Interpreting host-test results for classical biological control candidates: can the study of native congeners improve the process?
deJonge, R.B., Jones, I.M., Bourchier, R.S., Smith, S.M. Interpreting host-test results for classical biological control candidates: can the study of native congeners improve the process?. Biological Control, [online] 145 http://dx.doi.org/10.1016/j.biocontrol.2020.104237
Plain language summary
When an insect is chosen as a potential candidate for the biological control of an invasive plant, a key requirement for screening is that it eats only the target plant and not related species. In general most of the host-range testing of potential biological control insects must be done under contained laboratory conditions or at best under semi-field conditions in the countries where the insects originate. Typically insects will eat a lot more plant species in laboratory testing, when they have no alternative choice, than they actually do in the field. Using a case study of a North America beetle compared to a European species in the same genus, this paper reviews the testing of plant species eaten by biological control agents and suggests a new tool to improve the interpretation of laboratory testing. Specifically the paper demonstrates that by experimentally assessing the feeding response of existing North American insect species that are closely related to the foreign insect, we can better understand what the foreign insect will actually feed on, if it were to be released in North America.
When an insect candidate is identified for classical biological control, the first step is to identify its
fundamental host-range. An insect’s fundamental host range, however, is typically broader than its
ecological host range. This discrepancy can lead to ‘false positives’ in host testing and hamper the
development of potential agents. Here, we propose a novel tool for interpreting host-range tests and
identifying ‘false positives’ by studying native insects closely related to the biological control candidate.
We conduct a series of laboratory and field studies comparing the fundamental and ecological host ranges
of Chrysochus auratus Fabricius (Coleoptera: Chrysomelidae), a beetle native to North America, and
present throughout the range invaded by pale swallow-wort, Vincetoxicum rossicum (Kleopow) Barbar.
(Apocynaceae). We use the results to re-evaluate the risk associated with releasing the closely-related
European beetle, Chrysochus asclepiadeus (Pallas) (Coleoptera: Chrysomelidae), a biological control
candidate for V. rossicum that has raised some concerns because of no-choice feeding on North American
milkweed species (Asclepias spp.) during laboratory host-testing.
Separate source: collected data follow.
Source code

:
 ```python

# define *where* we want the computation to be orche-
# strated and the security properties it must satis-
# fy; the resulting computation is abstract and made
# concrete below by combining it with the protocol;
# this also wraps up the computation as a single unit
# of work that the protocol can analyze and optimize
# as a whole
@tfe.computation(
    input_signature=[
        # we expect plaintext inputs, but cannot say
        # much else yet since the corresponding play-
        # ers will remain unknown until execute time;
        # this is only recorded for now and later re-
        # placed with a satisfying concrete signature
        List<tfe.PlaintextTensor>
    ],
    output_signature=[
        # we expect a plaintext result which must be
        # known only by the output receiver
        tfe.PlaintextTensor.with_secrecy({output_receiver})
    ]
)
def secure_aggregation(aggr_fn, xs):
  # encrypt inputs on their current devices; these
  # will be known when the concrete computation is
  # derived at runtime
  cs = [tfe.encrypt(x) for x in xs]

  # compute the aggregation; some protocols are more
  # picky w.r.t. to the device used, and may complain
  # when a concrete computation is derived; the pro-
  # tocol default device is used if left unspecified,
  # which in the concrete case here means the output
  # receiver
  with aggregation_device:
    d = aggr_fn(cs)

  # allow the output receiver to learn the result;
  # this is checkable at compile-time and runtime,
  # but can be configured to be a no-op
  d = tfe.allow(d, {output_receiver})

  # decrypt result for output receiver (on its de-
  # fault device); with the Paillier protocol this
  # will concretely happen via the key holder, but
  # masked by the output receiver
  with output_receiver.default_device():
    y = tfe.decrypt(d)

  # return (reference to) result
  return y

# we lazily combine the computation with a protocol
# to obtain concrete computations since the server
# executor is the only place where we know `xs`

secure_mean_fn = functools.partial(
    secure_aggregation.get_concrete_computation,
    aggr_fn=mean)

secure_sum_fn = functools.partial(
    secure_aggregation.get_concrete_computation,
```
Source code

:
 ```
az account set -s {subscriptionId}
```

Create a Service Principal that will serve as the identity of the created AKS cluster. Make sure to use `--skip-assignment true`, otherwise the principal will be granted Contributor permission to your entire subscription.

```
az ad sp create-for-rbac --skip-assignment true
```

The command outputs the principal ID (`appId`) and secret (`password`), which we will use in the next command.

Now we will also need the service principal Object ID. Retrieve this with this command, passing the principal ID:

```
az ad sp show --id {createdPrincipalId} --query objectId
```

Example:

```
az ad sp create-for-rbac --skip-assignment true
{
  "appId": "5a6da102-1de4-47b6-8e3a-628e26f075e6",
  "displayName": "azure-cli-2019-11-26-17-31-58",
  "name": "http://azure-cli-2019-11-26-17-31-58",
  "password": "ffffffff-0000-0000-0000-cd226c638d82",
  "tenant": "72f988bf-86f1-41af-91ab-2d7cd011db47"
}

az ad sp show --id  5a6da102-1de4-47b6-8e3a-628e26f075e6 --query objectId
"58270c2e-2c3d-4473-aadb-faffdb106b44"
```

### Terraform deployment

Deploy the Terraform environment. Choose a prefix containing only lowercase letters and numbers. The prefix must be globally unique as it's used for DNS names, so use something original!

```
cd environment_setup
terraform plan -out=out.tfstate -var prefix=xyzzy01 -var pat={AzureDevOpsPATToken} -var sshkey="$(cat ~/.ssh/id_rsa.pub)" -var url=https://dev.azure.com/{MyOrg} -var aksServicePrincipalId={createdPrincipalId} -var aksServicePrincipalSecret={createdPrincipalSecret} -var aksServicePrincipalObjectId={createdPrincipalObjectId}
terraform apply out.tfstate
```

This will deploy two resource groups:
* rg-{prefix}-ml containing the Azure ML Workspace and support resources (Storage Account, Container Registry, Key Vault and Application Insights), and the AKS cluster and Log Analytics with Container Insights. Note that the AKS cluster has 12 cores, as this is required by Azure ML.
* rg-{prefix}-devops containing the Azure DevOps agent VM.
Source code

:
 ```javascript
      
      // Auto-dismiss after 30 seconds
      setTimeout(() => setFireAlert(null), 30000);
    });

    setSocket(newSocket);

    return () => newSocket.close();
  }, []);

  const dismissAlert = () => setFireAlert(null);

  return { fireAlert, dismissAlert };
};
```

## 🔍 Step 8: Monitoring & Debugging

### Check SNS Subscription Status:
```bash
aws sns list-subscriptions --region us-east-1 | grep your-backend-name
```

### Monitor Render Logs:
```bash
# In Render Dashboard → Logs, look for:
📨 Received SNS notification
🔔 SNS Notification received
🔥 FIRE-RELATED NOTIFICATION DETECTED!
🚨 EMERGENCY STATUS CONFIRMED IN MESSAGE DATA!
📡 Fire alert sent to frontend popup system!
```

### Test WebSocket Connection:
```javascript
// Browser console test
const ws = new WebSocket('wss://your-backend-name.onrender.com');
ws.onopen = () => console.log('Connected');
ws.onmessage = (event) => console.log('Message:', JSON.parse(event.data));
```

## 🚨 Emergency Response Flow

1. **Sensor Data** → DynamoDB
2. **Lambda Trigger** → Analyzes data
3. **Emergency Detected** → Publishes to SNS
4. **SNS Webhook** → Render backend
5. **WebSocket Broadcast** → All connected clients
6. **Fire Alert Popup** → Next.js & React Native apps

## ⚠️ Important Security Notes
Laboratory and greenhouse trials here
show that native North American C. auratus adults can feed and complete larval development on several
native Asclepias species (fundamental host range), however in the field where both closely-related plant
genera are present, this species specialized only on plants in the genus Apocynum. It appears then that
Asclepias species generate ‘false positives’ for Chrysochus beetles when only the fundamental host range
is assessed in the laboratory, and there is a need to re-evaluate C. asclepiadeus for potential biocontrol in
North America taking into account its ecological host-plant range. We advocate for the inclusion of
closely-related native congeners, where appropriate species exist, to aid in interpreting host-plant testing
for potential classical biological control agents.